### Задания для выполнения
A - Кто, согласно заметке о спектакле Вайля в «Геликон-опере», был художником-постановщиком этого спектакля?
B - В заметке о спектакле Вайля в «Геликон-опере» сказано, что музыка Вайля открыла новую стилистическую опцию для сцены XX века. В одном-двух предложениях объясните по тексту, в чём заключалась эта опция.

### Текст упражнения

В “Геликон-опере” поставили “Семь смертных грехов” Курта Вайля.
Спектакль на музыку Курта Вайля “Семь смертных грехов” поставил в зале Шаховской “Геликон-оперы” режиссер Илья Ильин.
Художник-постановщик спектакля – Ростислав Протасов. Музыкальный руководитель и дирижер – Валерий Кирьянов.
Музыка Курта Вайля, ставшая не только частью радикальной эстетики социального театра Бертольда Брехта, но и сама открывшая новую стилистическую опцию для сцены ХХ века – синтез народного мелоса, экспрессионизма, мюзикла, ревю, эксцентрики, джазовой и шансонной традиции, крайне редко ставится в России.
Между тем в Европе и Америке Вайля не только ставят, но и создают новые аранжировки его музыки, как это сделал, например, два года назад Зальцбургский фестиваль, заказавший новую оркестровую версию “Трехгрошовой оперы” (“Мэкки-нож”) британцу Мартину Лоу.

### Исходные данные

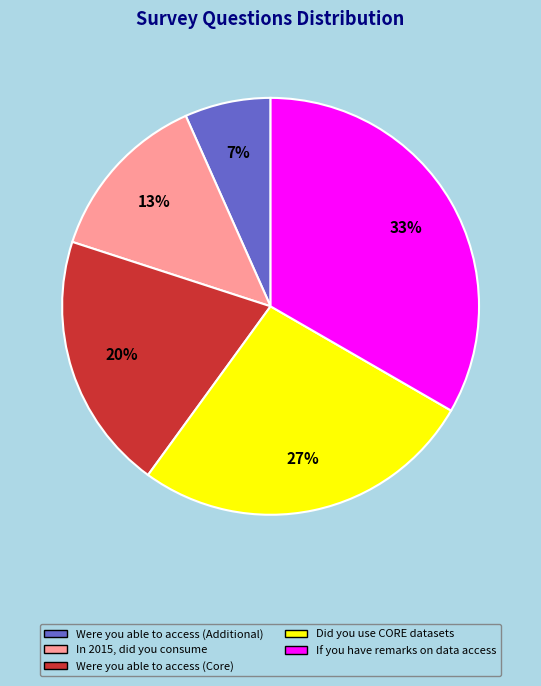

How many slices are in this pie chart?

5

### Ответы по заданиям
A - Ростислав Протасов.

B - Эта опция представляла собой синтез народного мелоса, экспрессионизма, мюзикла, ревю, эксцентрики, джазовой и шансонной традиции.